*** RECORDS SUPPLIED Section Begins ***
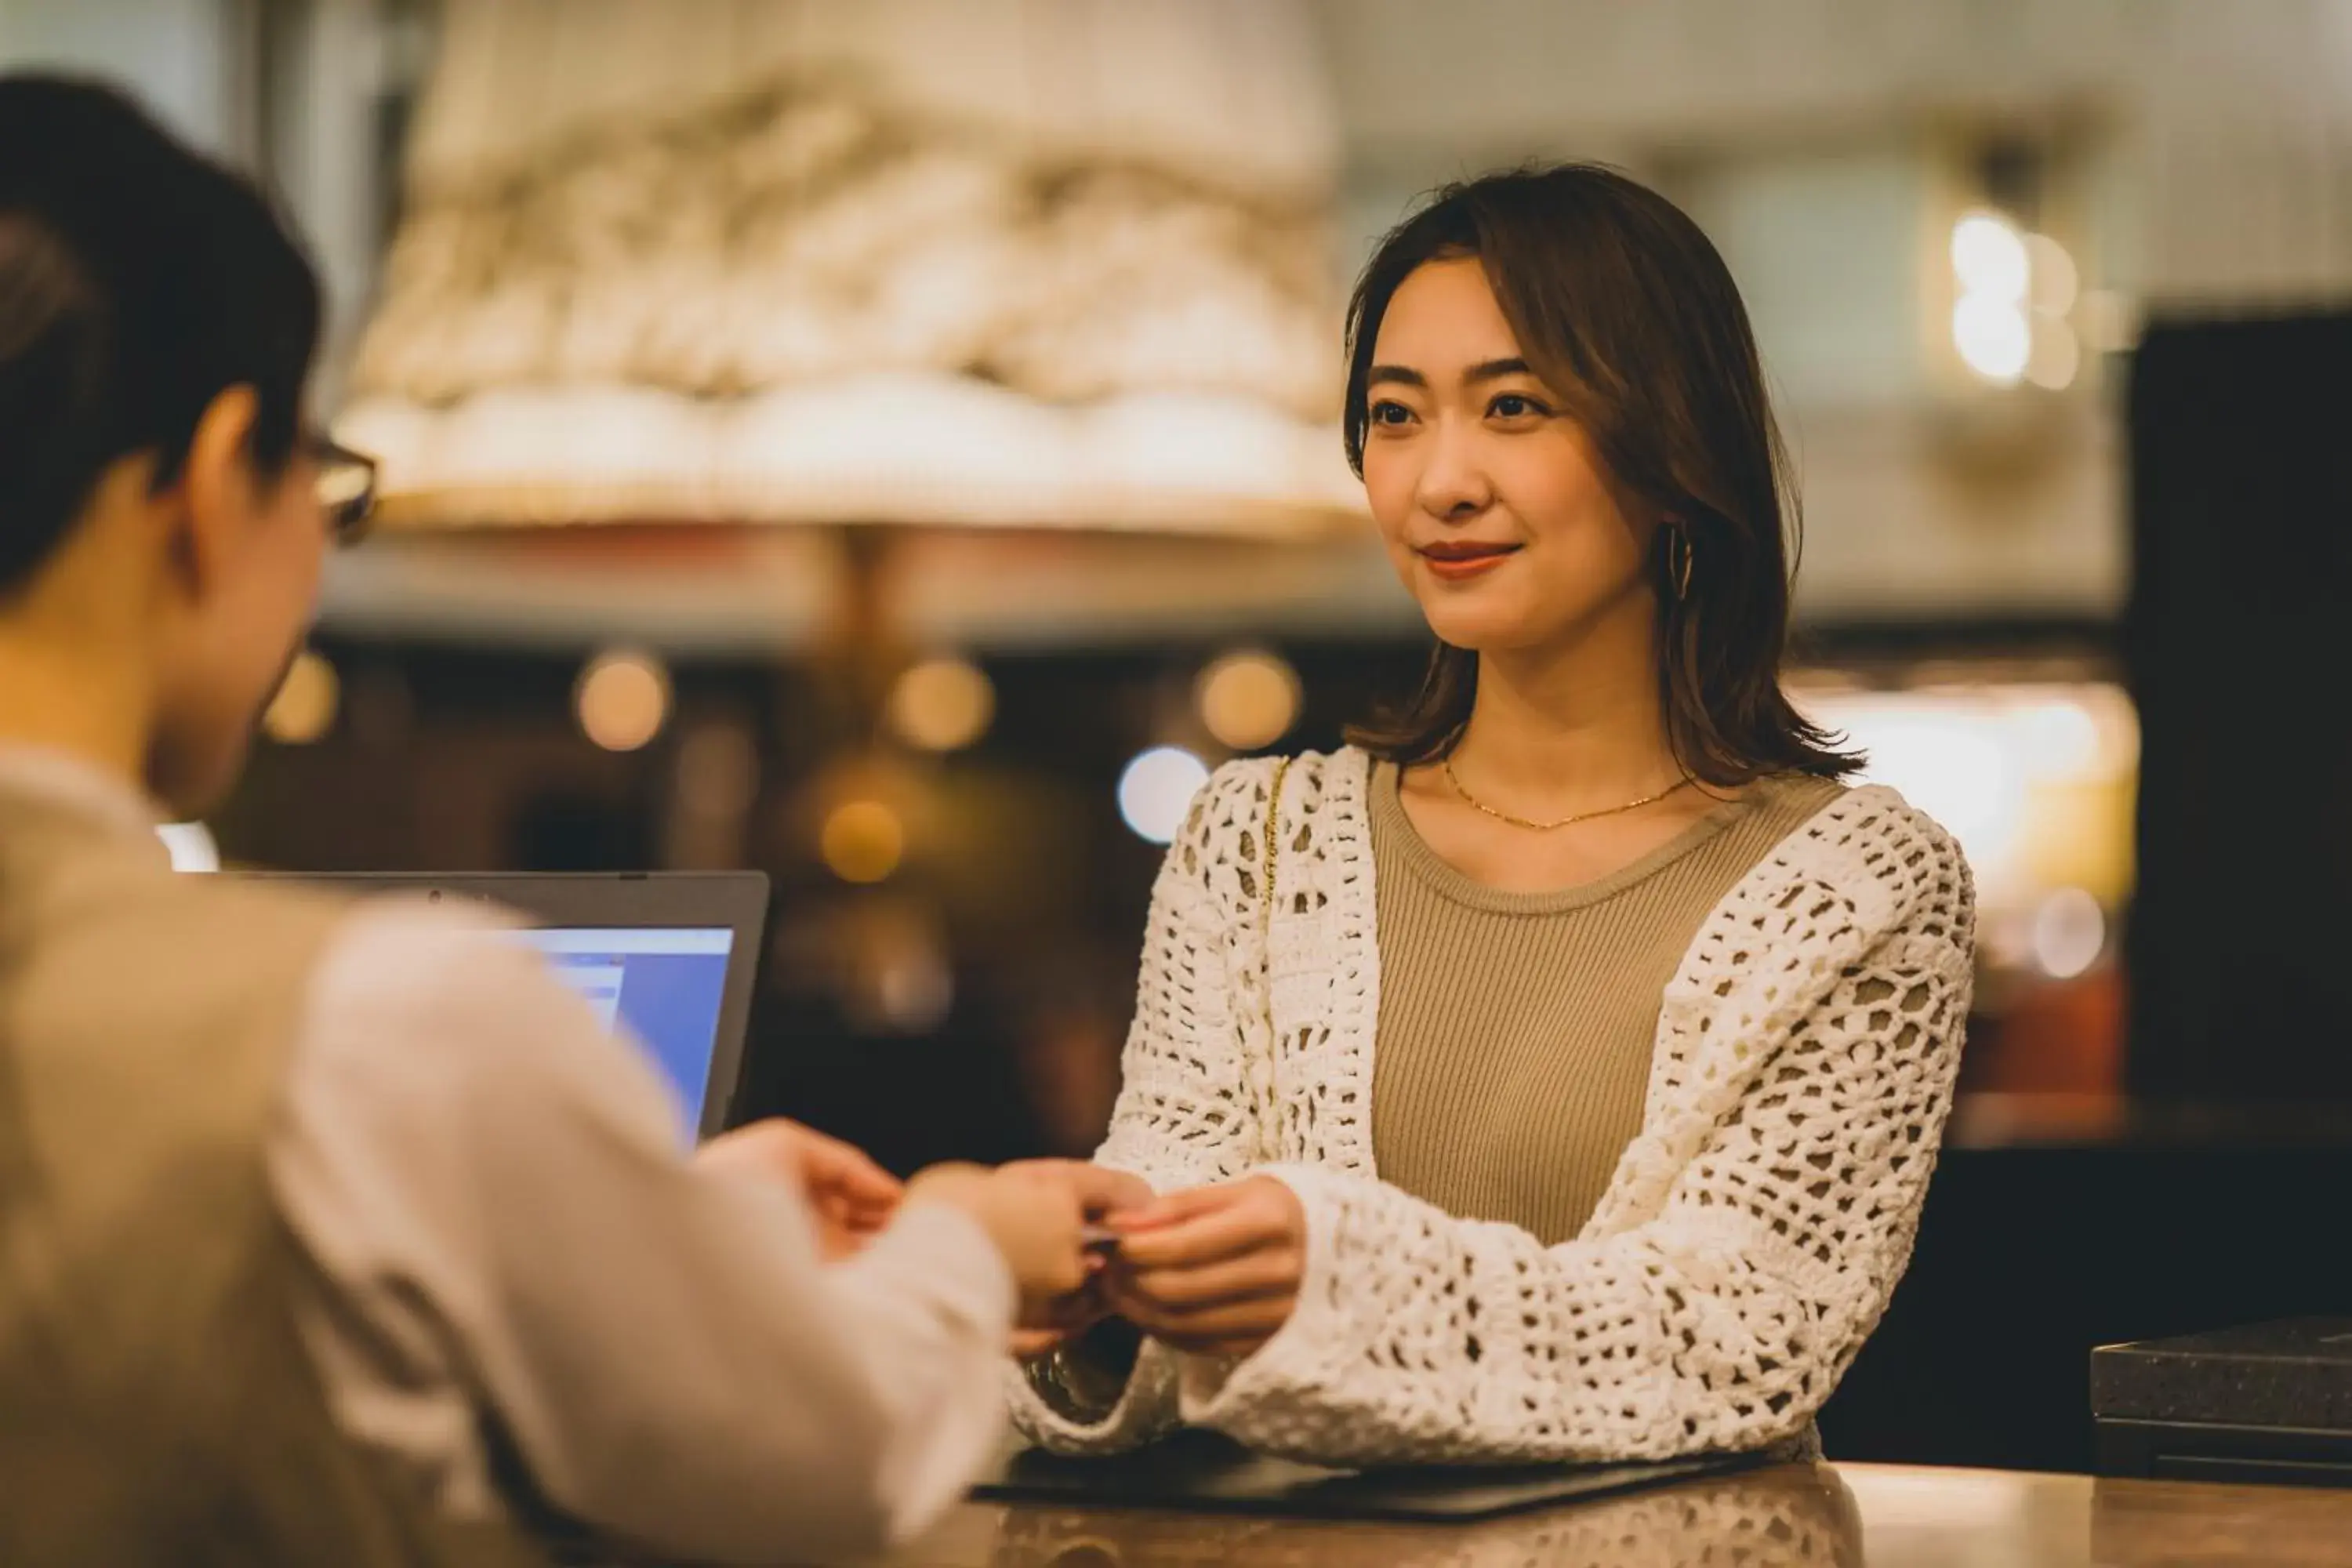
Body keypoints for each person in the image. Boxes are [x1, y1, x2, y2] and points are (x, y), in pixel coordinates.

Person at [0, 74, 1112, 1566]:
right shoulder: (377, 1023)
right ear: (212, 489)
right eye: (321, 486)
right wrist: (964, 1246)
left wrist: (663, 1229)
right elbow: (815, 1464)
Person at [1007, 165, 1977, 1466]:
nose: (1438, 483)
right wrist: (1092, 1269)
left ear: (1673, 452)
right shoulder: (1258, 840)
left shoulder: (1864, 888)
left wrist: (1335, 1277)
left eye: (1514, 407)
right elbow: (1176, 1184)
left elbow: (1737, 1330)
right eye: (1395, 417)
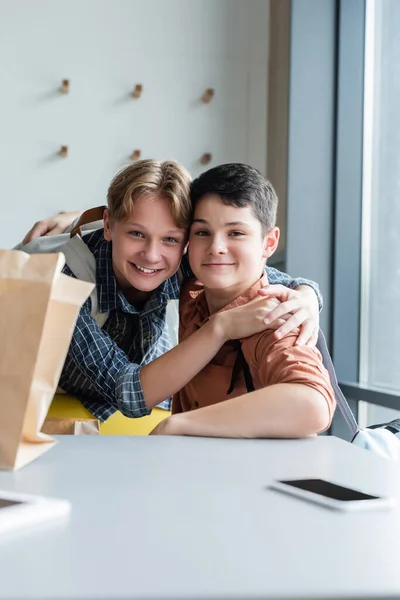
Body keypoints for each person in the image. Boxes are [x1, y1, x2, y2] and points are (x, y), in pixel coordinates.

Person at [21, 160, 322, 429]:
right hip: (39, 390)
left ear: (186, 241)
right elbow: (128, 392)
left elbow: (250, 272)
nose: (152, 255)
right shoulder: (61, 278)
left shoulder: (191, 260)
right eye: (136, 234)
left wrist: (307, 294)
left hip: (148, 401)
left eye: (170, 239)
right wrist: (220, 327)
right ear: (109, 225)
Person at [149, 163, 335, 438]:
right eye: (202, 232)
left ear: (269, 243)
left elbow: (313, 404)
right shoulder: (193, 293)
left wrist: (177, 425)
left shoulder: (273, 319)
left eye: (236, 233)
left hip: (251, 477)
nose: (216, 248)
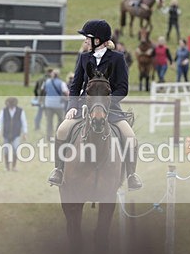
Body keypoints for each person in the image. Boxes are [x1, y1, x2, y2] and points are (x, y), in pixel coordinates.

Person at [47, 19, 142, 191]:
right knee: (62, 130)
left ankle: (131, 175)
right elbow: (75, 86)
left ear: (97, 40)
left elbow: (122, 88)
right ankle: (59, 170)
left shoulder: (118, 58)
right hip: (83, 107)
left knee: (130, 136)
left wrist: (104, 104)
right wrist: (72, 107)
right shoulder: (84, 57)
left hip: (110, 109)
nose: (84, 41)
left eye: (87, 38)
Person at [0, 97, 27, 171]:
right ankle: (7, 167)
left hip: (16, 134)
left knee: (15, 150)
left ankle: (14, 166)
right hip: (6, 134)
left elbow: (23, 122)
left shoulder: (20, 111)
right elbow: (0, 122)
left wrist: (25, 132)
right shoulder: (3, 111)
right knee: (6, 151)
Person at [42, 69, 69, 139]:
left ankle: (49, 136)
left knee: (49, 121)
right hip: (58, 104)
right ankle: (58, 134)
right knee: (61, 120)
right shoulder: (61, 83)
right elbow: (66, 93)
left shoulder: (46, 82)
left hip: (48, 103)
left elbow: (43, 90)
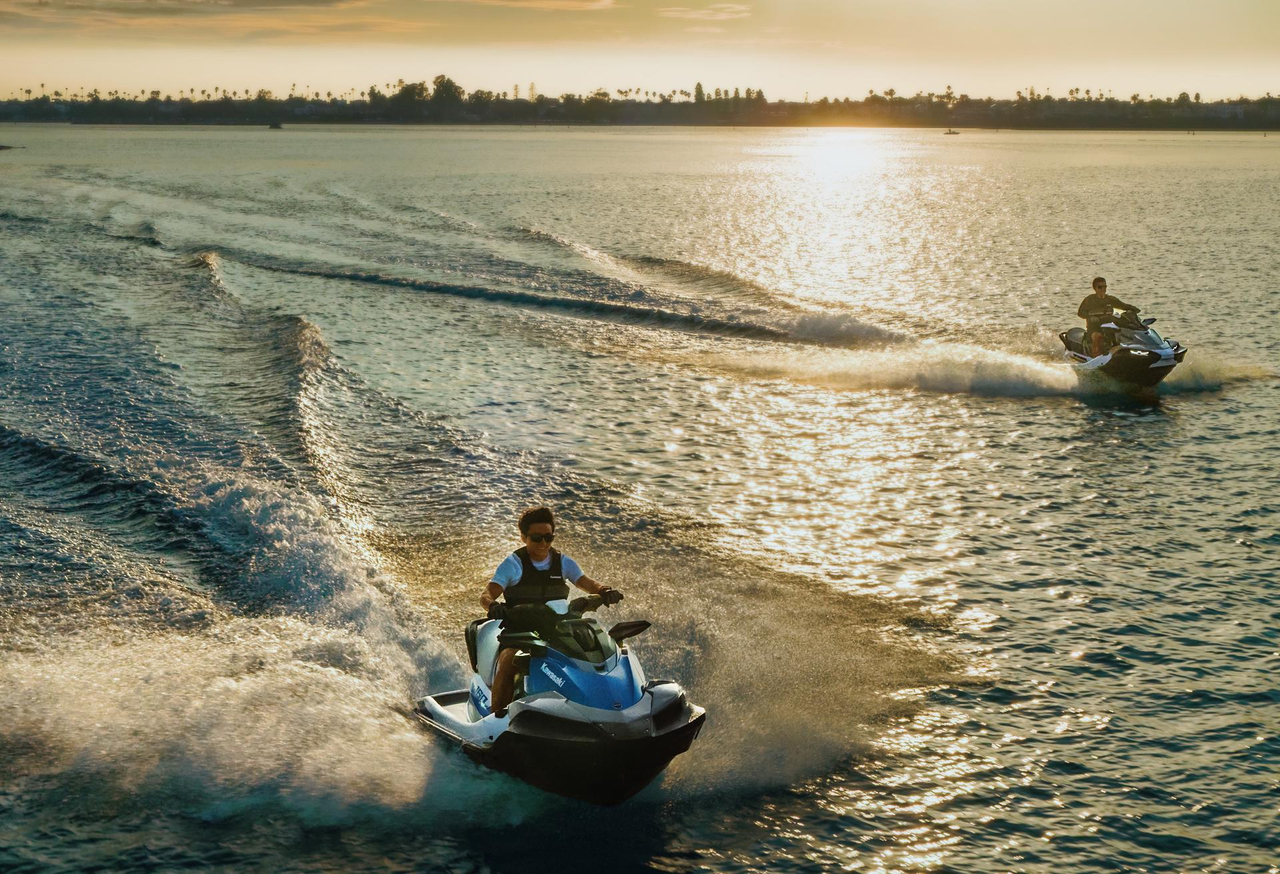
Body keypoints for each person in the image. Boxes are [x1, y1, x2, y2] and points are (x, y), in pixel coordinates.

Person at [479, 506, 622, 717]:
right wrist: (493, 606)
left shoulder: (563, 562)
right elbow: (486, 595)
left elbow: (587, 583)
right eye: (537, 538)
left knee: (594, 648)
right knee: (509, 659)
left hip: (557, 628)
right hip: (521, 631)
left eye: (549, 537)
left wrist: (604, 591)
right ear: (523, 537)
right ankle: (496, 717)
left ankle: (603, 706)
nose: (544, 543)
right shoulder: (513, 564)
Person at [1078, 277, 1140, 357]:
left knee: (1124, 334)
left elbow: (1124, 306)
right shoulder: (1089, 300)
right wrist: (1090, 317)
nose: (1103, 289)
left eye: (1105, 286)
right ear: (1095, 288)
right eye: (1100, 287)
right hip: (1094, 328)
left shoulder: (1110, 299)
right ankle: (1096, 357)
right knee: (1098, 336)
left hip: (1109, 327)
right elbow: (1080, 313)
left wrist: (1133, 310)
*** RECORDS SUPPLIED Section Ends ***
■ TASK TO CARRY OUT ■
Only the lines from the one containing "left elbow: (122, 88)" through the one containing "right hip: (6, 134)" are to be retyped, both boundary lines included, with no other material.

■ EXERCISE RESULT ■
left elbow: (122, 88)
right ankle: (59, 170)
left shoulder: (118, 58)
right hip: (83, 107)
left knee: (130, 136)
left wrist: (104, 104)
right wrist: (72, 107)
right shoulder: (84, 57)
left hip: (110, 109)
nose: (84, 41)
left eye: (87, 38)
Person at [0, 97, 27, 171]:
right ankle: (7, 167)
left hip: (16, 134)
left knee: (15, 150)
left ankle: (14, 166)
right hip: (6, 134)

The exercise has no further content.